Task inputs: Begin
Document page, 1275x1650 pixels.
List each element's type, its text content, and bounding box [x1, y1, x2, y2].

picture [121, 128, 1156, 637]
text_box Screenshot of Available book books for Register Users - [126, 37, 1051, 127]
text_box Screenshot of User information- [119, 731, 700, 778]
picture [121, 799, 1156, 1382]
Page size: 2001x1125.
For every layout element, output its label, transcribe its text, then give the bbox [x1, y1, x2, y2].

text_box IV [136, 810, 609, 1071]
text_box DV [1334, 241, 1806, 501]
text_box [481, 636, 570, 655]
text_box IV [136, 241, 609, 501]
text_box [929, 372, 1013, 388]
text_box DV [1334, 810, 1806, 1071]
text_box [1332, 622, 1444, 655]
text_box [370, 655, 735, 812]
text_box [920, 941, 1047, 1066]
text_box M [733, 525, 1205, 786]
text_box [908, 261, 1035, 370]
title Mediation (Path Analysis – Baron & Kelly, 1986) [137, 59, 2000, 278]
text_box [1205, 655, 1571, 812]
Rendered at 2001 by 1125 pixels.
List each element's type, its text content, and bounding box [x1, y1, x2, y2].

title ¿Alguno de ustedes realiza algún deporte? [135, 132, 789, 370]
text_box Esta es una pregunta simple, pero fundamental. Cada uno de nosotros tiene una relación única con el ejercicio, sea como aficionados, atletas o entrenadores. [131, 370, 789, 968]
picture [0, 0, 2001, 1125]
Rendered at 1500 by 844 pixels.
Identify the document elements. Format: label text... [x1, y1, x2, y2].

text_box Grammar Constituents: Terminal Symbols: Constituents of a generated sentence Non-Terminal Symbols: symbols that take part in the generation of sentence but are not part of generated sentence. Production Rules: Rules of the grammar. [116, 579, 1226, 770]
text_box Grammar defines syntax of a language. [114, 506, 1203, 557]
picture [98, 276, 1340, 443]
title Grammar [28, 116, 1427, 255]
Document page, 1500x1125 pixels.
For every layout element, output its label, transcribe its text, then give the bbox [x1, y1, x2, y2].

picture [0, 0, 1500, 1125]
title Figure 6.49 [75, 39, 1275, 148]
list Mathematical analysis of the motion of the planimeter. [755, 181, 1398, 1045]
Task inputs: End
* What this task involves *
Lines from the one containing "text_box [1205, 655, 1571, 812]" through the final line of the entries are the only ones to print, and each must match exactly.

* Answer *
text_box [1205, 655, 1571, 812]
Rendered at 2001 by 1125 pixels.
List each element's type, its text content, and bounding box [x1, y1, x2, y2].

title ¿Alguno de ustedes realiza algún deporte? [135, 132, 789, 370]
text_box Esta es una pregunta simple, pero fundamental. Cada uno de nosotros tiene una relación única con el ejercicio, sea como aficionados, atletas o entrenadores. [131, 370, 789, 968]
picture [0, 0, 2001, 1125]
Rendered at 1500 by 844 pixels.
Identify the document elements. Format: label text... [x1, y1, x2, y2].

text_box Grammar Constituents: Terminal Symbols: Constituents of a generated sentence Non-Terminal Symbols: symbols that take part in the generation of sentence but are not part of generated sentence. Production Rules: Rules of the grammar. [116, 579, 1226, 770]
text_box Grammar defines syntax of a language. [114, 506, 1203, 557]
picture [98, 276, 1340, 443]
title Grammar [28, 116, 1427, 255]
Document page, 1500x1125 pixels.
For every layout element, output its label, transcribe its text, then give the bbox [x1, y1, x2, y2].

picture [0, 0, 1500, 1125]
title Figure 6.49 [75, 39, 1275, 148]
list Mathematical analysis of the motion of the planimeter. [755, 181, 1398, 1045]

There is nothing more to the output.